In 2019, for example, HCA achieved targets for only three of nine quality metrics, Freeman wrote. But the EBITDA multiplier amplified performance on those three metrics, boosting CEO Sam Hazen’s bonus for the year, which topped $4 million, by over $100,000. Freeman did not return a request for comment.

“Using financial results to amplify performance on certain safety metrics has the effect of reducing the impact of subpar performance on other safety metrics,” the shareholder proposal said.

The proposal said the quality metrics that were not amplified in 2019 because performance fell short include: inpatient experience—the most heavily weighted quality metric—sepsis care management and elective early delivery, which are both “core measures,” and measures of three hospital-acquired infections.

“We are particularly concerned about this impact because the target levels for two of the infections were set below the 50th percentile nationally, which is unambitious,” the proposal said.

At not-for-profit health systems, quality performance typically determines 20% to 25% of executive bonus pay, said Tom Pavlik, managing principal with SullivanCotter. Patient experience—which is lumped into HCA’s quality metrics—is typically pulled out as a separate category from quality metrics, which itself determines 20% to 25% of bonus pay.

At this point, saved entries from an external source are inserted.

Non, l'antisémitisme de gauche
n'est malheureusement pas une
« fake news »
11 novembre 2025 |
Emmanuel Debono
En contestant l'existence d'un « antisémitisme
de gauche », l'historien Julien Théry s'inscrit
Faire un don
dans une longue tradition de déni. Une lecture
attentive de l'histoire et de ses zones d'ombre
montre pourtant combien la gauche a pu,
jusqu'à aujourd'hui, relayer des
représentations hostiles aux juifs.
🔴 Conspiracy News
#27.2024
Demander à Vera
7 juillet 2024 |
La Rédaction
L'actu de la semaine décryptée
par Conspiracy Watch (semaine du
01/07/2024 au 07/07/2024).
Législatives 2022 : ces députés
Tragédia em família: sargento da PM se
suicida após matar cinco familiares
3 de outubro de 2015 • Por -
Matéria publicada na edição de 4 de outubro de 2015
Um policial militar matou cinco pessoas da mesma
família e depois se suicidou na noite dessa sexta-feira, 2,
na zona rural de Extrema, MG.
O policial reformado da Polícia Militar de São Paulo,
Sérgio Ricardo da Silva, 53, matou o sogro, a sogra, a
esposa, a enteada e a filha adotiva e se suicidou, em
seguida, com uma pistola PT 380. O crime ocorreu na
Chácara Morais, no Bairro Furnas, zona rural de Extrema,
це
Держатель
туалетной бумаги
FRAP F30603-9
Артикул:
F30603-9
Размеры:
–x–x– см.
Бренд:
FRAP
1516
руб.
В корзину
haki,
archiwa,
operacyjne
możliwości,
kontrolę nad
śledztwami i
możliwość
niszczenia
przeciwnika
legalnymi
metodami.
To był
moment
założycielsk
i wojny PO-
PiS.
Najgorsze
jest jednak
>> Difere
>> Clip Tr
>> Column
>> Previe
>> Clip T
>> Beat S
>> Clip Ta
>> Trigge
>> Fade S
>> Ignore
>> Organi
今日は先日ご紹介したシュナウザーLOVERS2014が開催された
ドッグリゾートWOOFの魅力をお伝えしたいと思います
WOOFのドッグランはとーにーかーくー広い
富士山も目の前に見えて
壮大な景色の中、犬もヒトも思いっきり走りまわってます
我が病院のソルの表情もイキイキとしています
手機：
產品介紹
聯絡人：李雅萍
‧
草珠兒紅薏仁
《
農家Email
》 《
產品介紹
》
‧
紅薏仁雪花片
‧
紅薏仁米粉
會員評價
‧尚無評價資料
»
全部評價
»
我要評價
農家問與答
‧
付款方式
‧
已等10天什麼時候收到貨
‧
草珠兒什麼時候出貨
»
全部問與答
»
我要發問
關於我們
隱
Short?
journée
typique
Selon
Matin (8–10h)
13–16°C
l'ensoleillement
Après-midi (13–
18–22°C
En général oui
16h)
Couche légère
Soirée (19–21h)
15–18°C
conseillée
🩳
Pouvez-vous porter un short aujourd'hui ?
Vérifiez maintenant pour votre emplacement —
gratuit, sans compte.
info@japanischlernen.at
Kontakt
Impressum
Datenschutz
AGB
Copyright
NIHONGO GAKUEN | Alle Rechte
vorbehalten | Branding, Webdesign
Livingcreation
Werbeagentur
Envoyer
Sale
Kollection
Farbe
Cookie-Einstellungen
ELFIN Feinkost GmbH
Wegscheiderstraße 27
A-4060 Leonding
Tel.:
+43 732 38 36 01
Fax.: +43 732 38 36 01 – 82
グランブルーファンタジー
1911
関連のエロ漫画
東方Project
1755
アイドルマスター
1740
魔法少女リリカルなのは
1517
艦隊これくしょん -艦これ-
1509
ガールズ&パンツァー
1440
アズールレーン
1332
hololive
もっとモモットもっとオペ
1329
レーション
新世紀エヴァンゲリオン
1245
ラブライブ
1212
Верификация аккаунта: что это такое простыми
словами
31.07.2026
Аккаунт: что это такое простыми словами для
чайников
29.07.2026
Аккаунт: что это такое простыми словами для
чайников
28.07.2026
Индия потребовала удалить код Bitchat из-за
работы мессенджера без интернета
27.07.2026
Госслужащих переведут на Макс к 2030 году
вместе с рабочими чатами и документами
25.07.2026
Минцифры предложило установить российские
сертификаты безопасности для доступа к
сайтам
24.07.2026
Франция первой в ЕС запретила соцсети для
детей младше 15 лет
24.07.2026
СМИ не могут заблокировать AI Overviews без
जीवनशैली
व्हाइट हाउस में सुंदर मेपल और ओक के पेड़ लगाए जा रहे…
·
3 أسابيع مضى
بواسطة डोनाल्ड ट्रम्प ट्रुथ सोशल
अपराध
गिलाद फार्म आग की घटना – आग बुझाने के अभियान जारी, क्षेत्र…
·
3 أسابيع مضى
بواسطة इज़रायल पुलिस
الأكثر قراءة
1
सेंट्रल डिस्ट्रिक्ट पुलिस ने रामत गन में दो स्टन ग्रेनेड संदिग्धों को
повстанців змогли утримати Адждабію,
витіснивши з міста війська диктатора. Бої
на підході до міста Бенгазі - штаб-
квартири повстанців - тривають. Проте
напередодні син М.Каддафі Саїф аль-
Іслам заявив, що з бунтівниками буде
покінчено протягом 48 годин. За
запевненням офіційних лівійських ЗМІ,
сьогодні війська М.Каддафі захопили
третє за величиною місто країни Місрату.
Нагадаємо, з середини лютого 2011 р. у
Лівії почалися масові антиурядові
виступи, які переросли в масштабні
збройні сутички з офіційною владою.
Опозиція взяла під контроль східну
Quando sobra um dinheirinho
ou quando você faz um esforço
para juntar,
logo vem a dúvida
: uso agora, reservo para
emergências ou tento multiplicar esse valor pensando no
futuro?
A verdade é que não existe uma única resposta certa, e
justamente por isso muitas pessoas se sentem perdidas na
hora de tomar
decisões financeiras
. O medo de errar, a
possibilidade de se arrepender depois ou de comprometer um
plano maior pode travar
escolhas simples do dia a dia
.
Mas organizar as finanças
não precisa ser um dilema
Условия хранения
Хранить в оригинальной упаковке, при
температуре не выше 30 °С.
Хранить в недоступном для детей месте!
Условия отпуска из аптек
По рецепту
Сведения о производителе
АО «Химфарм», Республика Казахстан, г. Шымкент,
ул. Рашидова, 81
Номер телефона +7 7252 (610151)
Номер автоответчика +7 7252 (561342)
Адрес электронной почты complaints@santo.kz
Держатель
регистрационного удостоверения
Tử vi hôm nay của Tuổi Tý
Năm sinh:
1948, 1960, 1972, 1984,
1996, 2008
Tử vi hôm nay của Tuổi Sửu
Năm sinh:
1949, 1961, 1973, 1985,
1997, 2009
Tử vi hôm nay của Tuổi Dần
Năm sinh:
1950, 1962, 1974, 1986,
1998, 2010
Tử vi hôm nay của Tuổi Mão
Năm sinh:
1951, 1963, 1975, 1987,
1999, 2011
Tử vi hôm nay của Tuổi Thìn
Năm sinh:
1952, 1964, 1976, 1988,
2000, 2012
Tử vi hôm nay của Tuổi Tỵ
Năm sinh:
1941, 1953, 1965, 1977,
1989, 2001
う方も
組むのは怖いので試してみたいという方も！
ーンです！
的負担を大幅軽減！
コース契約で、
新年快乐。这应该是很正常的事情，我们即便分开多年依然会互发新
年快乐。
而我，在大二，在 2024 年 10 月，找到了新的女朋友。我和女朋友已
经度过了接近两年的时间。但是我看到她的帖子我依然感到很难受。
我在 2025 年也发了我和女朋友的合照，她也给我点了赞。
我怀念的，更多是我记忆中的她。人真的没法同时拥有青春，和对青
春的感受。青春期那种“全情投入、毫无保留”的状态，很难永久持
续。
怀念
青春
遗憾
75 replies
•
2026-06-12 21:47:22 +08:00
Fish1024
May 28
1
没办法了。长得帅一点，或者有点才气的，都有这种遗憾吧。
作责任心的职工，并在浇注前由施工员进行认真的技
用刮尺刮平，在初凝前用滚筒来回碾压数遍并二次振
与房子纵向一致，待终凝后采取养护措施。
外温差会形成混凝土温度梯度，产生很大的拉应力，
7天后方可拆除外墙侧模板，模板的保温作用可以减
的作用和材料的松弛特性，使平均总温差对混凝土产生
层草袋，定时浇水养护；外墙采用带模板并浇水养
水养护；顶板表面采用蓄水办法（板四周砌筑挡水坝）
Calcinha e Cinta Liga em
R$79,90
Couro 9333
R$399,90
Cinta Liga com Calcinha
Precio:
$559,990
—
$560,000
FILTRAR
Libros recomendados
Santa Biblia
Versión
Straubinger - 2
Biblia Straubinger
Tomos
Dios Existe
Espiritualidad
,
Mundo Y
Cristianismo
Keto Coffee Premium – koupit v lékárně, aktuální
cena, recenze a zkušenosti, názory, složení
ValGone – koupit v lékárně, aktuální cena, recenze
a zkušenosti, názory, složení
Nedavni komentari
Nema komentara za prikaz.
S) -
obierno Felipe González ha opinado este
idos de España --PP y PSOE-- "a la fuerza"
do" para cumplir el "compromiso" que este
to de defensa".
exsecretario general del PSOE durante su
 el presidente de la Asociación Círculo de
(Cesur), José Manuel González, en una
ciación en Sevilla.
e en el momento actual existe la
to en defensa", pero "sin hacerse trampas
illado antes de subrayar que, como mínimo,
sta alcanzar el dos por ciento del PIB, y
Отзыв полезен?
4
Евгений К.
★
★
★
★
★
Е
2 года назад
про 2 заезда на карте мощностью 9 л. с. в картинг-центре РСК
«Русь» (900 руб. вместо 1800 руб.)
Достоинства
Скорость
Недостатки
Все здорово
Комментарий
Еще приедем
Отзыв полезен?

“Clearly when you’re adding more weight, it’s a key metric you want executives to focus on,” Pavlik said. “But balancing it with the fact that the higher you push one weight, the less focus you’re going to have on other key metrics. That’s the nuance of it.”

Freeman noted that his organization’s proposal gives HCA’s compensation committee “total discretion” to identify potential new metrics, adjust the weighting of existing metrics and decouple quality and financial metrics.

In its response to the shareholder proposal, HCA did not dispute any of the factual information presented. The company noted that its board and compensation committee, with input from an independent consultant, evaluate annually the weight of quality metrics on annual incentive pay, and have determined the current weight is appropriate.

HCA said that beginning with its 2014 incentive program, 15% of annual incentive pay was based on quality. That increased to 20% in the 2016 program. The company noted that 81% of its hospitals received safety grades of A or B from The Leapfrog Group in 2020, compared with 58% of non-HCA hospitals.

“HCA Healthcare’s primary objective is to provide the highest quality healthcare to our patients, and our executive compensation philosophy is centered around creating a strong, positive link between our performance and compensation,” the company said in a statement.

In 2020, HCA’s proxy shows its CEO’s performance excellence plan payout was $3.5 million. That’s even though the company did not meet certain infection-control metrics during the year. The company also revised its EBITDA goal for the year to account for the pandemic and eliminated the months of March and April in calculating its earnings performance. Hazen’s total compensation last year was $30.4 million, including a $1.3 million base salary.

HCA generated $3.8 billion in profit in 2020—even after returning all of its federal stimulus grants—up from $3.5 billion in 2019. The company has taken heat from unions during the pandemic, who have criticized what they say is a lack of spending on COVID-19 safety measures, including supplies and staffing, in favor of upping profit.